Ma casi del genere non sono esclusivamente legati ai nostri giorni; certo, nella società odierna iperconnessa le speculazioni che danno vita alle bolle finanziarie e ai conseguenti crolli di borsa tendono ad essere amplificate dalla rete e possono pertanto diffondersi prima e in maggior numero, ma se si guarda al passato non è da stupirsi che siano sempre esistite. Si narra che alla vigilia del crollo di Wall Street del 1929 il banchiere J.P. Morgan, all’atto di farsi lucidare le scarpe, si sentì chiedere conferma dal lustrascarpe se quello fosse il momento buono per investire in azioni. Morgan, sorpreso dal fatto che perfino un lustrascarpe pensasse che in quel periodo si dovesse entrare sui mercati azionari, dal momento che la borsa stava vivendo un periodo particolarmente felice, appena mise piede dentro Wall Street decise di vendere tutte le sue azioni, poiché nella domanda postagli dal lucidascarpe trovava la conferma che nella società dell’epoca c’era aria di speculazione, e dunque in quel dato arco temporale si sarebbe rivelata una scelta rischiosa lasciare della ricchezza investita sui mercati. Di fatto, qualche tempo dopo la borsa crollò.

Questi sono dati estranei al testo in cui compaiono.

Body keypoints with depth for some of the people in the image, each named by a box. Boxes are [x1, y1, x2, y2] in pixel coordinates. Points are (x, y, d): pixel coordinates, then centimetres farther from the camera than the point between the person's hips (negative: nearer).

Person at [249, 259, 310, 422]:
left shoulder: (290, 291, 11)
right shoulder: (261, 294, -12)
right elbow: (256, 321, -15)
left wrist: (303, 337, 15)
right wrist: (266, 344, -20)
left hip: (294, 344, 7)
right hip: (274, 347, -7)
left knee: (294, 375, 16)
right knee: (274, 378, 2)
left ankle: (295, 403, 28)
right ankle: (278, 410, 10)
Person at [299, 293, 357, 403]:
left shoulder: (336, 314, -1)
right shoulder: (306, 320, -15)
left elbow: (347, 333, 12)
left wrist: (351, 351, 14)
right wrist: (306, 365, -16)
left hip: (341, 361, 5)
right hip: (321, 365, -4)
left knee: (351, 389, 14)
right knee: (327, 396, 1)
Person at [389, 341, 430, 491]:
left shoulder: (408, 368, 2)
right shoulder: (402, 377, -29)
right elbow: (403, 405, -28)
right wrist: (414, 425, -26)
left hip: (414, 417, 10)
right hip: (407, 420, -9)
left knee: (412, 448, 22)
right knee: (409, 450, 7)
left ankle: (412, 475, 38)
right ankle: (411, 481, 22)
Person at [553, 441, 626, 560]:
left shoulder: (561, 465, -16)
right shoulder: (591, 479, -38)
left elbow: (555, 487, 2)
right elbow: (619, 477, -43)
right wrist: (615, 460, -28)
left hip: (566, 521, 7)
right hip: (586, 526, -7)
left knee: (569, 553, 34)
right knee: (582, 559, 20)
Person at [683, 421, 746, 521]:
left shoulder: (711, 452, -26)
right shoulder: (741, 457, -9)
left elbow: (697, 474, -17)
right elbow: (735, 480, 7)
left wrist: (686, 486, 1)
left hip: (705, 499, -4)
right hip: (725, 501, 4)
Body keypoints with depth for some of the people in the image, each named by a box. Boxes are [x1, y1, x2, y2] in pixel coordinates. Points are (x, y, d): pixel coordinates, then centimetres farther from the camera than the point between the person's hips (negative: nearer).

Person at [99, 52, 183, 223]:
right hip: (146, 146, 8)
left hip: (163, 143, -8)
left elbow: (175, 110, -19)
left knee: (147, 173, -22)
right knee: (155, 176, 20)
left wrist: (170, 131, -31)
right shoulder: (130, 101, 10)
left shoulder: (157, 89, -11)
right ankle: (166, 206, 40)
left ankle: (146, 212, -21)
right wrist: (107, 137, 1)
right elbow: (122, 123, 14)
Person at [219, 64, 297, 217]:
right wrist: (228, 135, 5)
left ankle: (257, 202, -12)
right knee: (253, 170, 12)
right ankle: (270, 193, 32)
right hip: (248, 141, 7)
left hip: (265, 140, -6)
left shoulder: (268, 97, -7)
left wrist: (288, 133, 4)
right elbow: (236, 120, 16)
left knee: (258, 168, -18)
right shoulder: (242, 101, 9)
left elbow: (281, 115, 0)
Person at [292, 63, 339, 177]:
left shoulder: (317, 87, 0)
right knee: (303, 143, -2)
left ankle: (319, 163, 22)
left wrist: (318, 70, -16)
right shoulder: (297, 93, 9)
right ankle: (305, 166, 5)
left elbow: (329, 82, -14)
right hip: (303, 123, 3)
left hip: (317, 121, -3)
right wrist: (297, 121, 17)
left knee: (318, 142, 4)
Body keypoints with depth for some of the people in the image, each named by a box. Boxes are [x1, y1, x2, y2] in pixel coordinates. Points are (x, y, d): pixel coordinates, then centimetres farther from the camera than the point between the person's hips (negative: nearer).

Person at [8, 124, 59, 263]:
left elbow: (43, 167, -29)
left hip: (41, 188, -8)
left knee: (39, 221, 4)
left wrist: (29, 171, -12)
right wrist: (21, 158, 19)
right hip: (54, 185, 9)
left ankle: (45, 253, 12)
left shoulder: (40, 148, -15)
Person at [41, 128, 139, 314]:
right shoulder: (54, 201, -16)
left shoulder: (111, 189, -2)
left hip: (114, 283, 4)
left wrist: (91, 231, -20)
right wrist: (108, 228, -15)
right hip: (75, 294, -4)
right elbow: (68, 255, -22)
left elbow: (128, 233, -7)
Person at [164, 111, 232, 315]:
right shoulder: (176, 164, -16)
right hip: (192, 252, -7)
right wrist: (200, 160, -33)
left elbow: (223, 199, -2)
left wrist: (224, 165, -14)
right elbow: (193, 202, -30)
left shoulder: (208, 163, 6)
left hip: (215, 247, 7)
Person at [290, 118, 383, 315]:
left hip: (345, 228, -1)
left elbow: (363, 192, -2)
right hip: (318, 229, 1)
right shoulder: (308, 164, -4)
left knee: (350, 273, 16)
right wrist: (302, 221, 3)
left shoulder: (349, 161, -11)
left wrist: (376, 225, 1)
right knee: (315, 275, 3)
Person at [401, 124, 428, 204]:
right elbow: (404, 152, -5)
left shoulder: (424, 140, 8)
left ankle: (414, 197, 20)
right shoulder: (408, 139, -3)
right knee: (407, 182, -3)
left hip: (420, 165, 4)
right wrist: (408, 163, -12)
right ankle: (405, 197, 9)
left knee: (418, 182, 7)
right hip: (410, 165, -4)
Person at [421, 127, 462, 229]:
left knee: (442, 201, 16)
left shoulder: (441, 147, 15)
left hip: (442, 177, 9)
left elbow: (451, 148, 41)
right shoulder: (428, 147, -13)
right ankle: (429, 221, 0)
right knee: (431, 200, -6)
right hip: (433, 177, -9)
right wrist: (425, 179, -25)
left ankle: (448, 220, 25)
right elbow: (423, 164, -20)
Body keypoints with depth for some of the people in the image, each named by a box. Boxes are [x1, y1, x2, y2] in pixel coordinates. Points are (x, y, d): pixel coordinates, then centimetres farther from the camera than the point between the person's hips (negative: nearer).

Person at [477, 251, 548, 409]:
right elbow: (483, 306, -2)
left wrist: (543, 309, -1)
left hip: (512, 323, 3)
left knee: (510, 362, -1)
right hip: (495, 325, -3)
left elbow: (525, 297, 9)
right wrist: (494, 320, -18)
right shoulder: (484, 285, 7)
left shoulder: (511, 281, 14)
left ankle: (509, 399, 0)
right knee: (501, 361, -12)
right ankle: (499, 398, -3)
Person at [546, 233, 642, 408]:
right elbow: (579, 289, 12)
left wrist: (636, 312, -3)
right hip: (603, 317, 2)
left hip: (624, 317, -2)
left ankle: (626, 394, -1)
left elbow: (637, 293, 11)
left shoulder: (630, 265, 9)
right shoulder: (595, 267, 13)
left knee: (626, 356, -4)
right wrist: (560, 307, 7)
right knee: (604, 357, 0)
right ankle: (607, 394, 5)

Azioni e Rally di Santa Claus
Un altro esempio lampante di come il mondo della finanza sia così pesantemente influenzato dalla psicologia si può riscontrare negli storici di rendimento di un tipo di asset finanziario particolarmente remunerativo, cioè le azioni. I mercati azionari, secondo un’analisi longitudinale del sito web Visual Capitalist, tendono effettivamente ad andare meglio in certi momenti dell’anno e peggio in altri, se si considerano gli indici FTSE 100 (relativo alle azioni inglesi), MSCI World (relativo alle azioni globali), S&P 500 (relativo alle azioni statunitensi) ed Eurostoxx 50 (relativo alle azioni europee), ovvero 4 dei principali indici azionari al mondo.

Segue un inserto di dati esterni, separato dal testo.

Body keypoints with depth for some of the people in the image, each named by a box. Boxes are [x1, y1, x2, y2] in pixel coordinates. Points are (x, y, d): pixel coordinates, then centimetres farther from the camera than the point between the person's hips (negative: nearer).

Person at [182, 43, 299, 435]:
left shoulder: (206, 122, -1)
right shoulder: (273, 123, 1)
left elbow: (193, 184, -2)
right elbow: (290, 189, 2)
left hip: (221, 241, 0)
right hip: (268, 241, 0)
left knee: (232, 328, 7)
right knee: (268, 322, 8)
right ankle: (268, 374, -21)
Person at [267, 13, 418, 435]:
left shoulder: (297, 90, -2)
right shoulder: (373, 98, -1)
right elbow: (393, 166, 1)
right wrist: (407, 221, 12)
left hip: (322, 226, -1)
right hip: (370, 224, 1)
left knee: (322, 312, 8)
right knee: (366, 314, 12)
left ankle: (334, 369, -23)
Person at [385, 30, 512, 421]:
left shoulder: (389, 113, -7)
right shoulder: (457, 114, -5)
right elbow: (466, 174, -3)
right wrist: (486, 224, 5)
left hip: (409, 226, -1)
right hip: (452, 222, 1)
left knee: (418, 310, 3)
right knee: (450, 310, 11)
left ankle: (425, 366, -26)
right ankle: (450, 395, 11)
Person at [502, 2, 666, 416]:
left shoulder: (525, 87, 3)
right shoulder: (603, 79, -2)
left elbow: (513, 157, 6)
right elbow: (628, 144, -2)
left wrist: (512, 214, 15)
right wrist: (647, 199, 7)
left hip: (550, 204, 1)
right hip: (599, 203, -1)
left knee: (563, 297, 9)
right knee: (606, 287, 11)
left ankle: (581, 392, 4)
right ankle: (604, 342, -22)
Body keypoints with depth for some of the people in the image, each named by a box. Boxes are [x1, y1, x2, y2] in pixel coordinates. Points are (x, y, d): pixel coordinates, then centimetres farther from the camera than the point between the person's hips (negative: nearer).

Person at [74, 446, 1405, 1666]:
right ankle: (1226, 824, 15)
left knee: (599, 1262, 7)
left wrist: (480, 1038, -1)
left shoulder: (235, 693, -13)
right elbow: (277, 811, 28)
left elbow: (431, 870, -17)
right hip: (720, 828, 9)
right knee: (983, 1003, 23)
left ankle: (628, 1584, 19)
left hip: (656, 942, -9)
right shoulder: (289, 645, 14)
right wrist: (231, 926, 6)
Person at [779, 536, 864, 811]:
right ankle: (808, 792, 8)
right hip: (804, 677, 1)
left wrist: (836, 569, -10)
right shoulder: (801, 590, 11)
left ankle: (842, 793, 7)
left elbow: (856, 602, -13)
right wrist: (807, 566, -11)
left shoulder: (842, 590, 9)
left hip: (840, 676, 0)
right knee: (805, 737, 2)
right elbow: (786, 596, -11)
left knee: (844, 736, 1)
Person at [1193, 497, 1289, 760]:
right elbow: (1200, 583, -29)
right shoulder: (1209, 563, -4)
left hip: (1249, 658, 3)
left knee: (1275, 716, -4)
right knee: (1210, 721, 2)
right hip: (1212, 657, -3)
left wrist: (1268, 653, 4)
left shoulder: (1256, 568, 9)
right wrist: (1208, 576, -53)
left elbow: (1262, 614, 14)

E sapete qual è il periodo dell’anno in cui la spinta verso l’alto degli indici azionari è stata più marcata? Quello sotto Natale, che ha quindi dato vita, in ambito finanziario, al soprannome di “Santa Claus Rally”, che rende proprio bene l’idea della corsa al rialzo dei mercati finanziari nel periodo natalizio. Insomma, la magia del Natale fa sì che tutti diventino più buoni, anche i mercati finanziari! La spiegazione di questo fenomeno psicofinanziario? Se vogliamo credere a Babbo Natale potremmo ritenere che qualche bambino(ne) − nella letterina a questi indirizzata − ha chiesto di portare, oltre alle scontate pace e serenità, anche qualche più pratico profitto in borsa. Ma se invece non abbiamo voglia di credere a Babbo Natale, potremmo trovare la spiegazione di questo fenomeno nell’euforico effetto psicologico che le festività natalizie hanno su di noi (la “magia del Natale”), e che quindi ci spingono − tra le varie cose − a essere più inclini agli acquisti.

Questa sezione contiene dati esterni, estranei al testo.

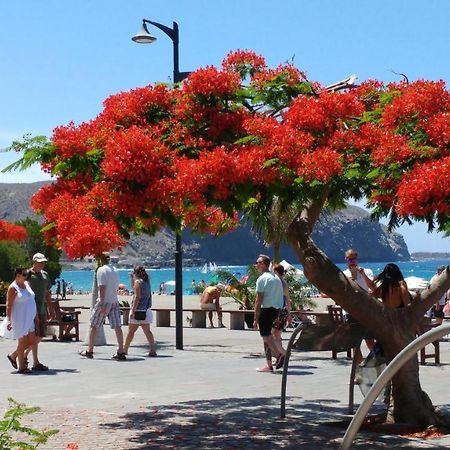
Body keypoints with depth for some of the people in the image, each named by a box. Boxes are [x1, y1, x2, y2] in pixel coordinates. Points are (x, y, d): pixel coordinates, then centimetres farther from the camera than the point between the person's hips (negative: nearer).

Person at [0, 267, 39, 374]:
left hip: (29, 319, 8)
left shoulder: (27, 284, 11)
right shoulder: (13, 288, -11)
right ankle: (21, 367, 10)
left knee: (33, 340, 8)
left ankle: (13, 355, 25)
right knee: (22, 342, -2)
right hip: (19, 319, -8)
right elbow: (9, 305, -14)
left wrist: (35, 316, 18)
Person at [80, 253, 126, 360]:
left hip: (104, 301, -6)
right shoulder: (115, 270, 12)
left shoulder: (101, 270, -10)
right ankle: (121, 352, -3)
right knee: (117, 326, 1)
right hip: (115, 301, 6)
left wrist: (102, 304, -20)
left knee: (93, 325, 6)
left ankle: (89, 351, 11)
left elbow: (102, 287, -18)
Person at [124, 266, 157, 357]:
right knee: (147, 330, 4)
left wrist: (133, 311, -18)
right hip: (146, 310, 7)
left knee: (131, 331, 3)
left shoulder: (138, 282, -9)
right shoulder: (147, 282, 14)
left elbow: (137, 297, -17)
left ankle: (125, 349, 13)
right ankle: (153, 350, -7)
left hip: (138, 309, -7)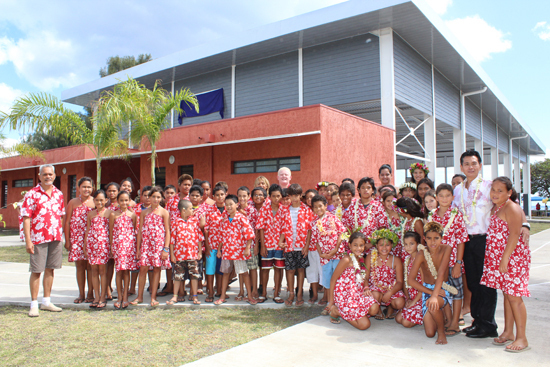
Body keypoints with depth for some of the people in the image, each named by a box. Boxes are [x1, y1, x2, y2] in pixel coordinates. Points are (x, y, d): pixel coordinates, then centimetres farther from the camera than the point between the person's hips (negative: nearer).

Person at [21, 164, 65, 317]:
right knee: (36, 271, 1)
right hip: (38, 238, -4)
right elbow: (26, 218, -9)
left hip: (55, 238, 5)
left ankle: (46, 302, 22)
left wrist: (61, 234, 10)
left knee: (50, 269, 12)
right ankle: (34, 304, 11)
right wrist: (28, 240, -14)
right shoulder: (31, 194, -5)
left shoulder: (59, 194, 9)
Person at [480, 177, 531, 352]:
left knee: (513, 295, -6)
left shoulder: (511, 208, -13)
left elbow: (514, 235, -20)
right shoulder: (495, 208, 14)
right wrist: (499, 259, 14)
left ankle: (521, 338, 3)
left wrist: (505, 259, -23)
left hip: (513, 257, -8)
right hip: (498, 257, 9)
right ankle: (508, 332, 23)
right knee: (507, 294, 14)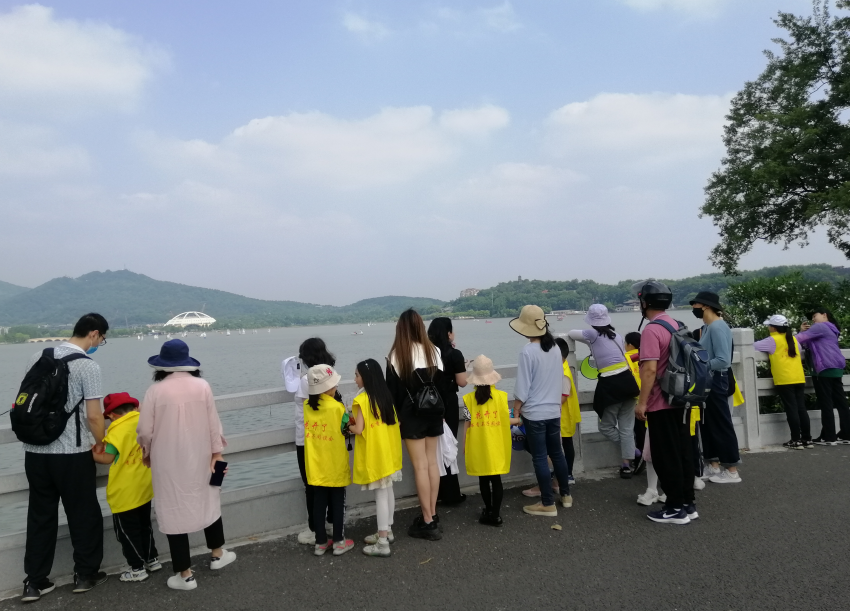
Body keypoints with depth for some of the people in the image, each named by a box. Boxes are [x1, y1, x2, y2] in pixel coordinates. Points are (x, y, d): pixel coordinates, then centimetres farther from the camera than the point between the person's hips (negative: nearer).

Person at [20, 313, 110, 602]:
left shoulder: (37, 358, 6)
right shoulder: (88, 366, -13)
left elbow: (25, 403, 15)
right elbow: (93, 416, -14)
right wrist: (100, 444, 4)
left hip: (34, 452, 6)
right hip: (72, 454, -6)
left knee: (40, 516, 16)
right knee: (83, 514, 10)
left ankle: (35, 582, 22)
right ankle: (85, 574, 22)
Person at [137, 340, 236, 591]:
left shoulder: (156, 390, -12)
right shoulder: (202, 386, -6)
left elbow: (145, 431, -7)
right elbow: (213, 424, -4)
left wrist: (147, 454, 12)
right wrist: (216, 453, 5)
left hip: (168, 462, -2)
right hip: (199, 458, 3)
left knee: (174, 509, 7)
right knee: (208, 501, 22)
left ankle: (185, 574, 15)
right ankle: (217, 554, 37)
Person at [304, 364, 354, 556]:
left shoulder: (306, 405, -3)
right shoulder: (337, 407, -17)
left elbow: (308, 430, 9)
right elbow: (345, 431, -8)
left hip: (316, 466, 4)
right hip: (335, 465, -4)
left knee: (319, 503, 12)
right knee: (338, 503, 9)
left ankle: (320, 543, 20)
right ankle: (339, 542, 17)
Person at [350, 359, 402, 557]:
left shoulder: (362, 400, -17)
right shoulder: (385, 396, 6)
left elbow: (359, 429, -19)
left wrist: (348, 425, 3)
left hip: (374, 453, -8)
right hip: (388, 450, 8)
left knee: (380, 493, -5)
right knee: (387, 490, 16)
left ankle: (383, 543, 1)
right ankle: (387, 531, 30)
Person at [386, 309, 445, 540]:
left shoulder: (397, 355, -11)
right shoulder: (434, 351, -1)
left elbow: (393, 389, -9)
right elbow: (442, 384, 3)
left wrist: (394, 416, 1)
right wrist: (440, 411, 13)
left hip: (411, 415, -4)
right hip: (433, 413, 4)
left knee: (420, 466, 0)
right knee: (432, 462, 13)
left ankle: (427, 522, 4)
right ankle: (432, 515, 22)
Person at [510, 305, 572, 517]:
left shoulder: (528, 351, -17)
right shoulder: (555, 349, 3)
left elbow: (522, 388, -14)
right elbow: (560, 382, 12)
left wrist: (516, 412, -4)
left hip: (534, 413, -7)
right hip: (554, 411, 7)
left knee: (540, 458, 2)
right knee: (557, 453, 19)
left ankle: (548, 504, 9)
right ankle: (565, 495, 31)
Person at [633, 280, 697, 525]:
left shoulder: (651, 330, -19)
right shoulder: (675, 325, 10)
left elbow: (650, 369, -24)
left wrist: (642, 402, -19)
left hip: (661, 403, -9)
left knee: (666, 457, 0)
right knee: (683, 452, 14)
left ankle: (676, 508, 8)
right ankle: (687, 503, 22)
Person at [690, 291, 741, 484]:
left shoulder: (717, 327, -18)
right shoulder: (707, 327, 11)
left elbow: (723, 360, -24)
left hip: (715, 382, -10)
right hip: (706, 382, 10)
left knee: (722, 425, 0)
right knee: (707, 424, 15)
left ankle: (732, 470, 11)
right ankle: (714, 466, 25)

Questa spinta psicosociale a fare la corsa agli acquisti natalizi, pena il senso di colpa di non afferrare il “senso del Natale” e diventare presto dei cattivissimi Grinch, si ripercuote su ogni possibile tipo di acquisto una persona ritenga dovuto laddove capace di appagare l’impulso al possesso di qualcosa, così come ad apportare delle soddisfazioni al nostro ego. Se allora una persona è appassionata di tecnologia comprerà un nuovo smartphone o un nuovo PC, se è una che dà importanza alla moda un nuovo capo di abbigliamento, e se si tratta di una interessata agli investimenti… beh, la conclusione è scontata: acquisterà dei prodotti finanziari, quali dei fondi, degli ETF o delle singole azioni.
Ego e investimenti
D’altra parte il possedere degli investimenti − al di là della finalità meramente economica di vedere aumentato il proprio patrimonio − è anch’esso un modo per appagare il proprio ego: se ad esempio posseggo delle quote della Apple o della Microsoft o della Tesla o della Berkshire Hathaway, mi posso sentire, rispettivamente, un po’ uno Steve Jobs o un po’ un Bill Gates o un po’ un Elon Musk o un po’ un Warren Buffett o un po’ tutti quanti loro se posseggo delle quote di tutte queste aziende. Mi sento pertanto anch’io, almeno di riflesso, una persona ricca, capace, di successo, potente e famosa e, in altre parole, brillo di luce riflessa. Allo stesso modo, possedere degli investimenti dà la speranza di poter diventare ricchi, molto ricchi, nel caso in cui gli stessi vadano tanto bene prima o poi. Si tratta, facendo un semplice confronto, della stessa finalità con cui ci si reca a giocare lo stipendio al Lotto o alle slot machine (da qui il detto popolare, magari improprio ma che rende bene l’idea di fondo, di “giocare in borsa”): si impiega un capitale iniziale sperando di potercisi arricchire, ma ovviamente se si tratta di investimenti questo iter verso la ricchezza si fa molto meno immediato, più complesso e sfaccettato, ma non per questo è meno orientato al raggiungimento di una speranza e al coronamento di un sogno. E questa speranza e questo sogno valgono molto per la nostra mente, perché nella vita è sempre una bella esperienza sognare o sperare in qualcosa di bello, di meraviglioso, per noi stessi: ci aiuta a tirare avanti nei momenti di sconforto e in quelli di maggiore stress o monotonia.
In conclusione di questo articolo, ove psicologia e finanza, pensieri e mercati, menti e azioni si intrecciano così tanto tra loro, è naturale che al lettore sorga spontanea una domanda: potrebbe esistere la finanza senza psicologia?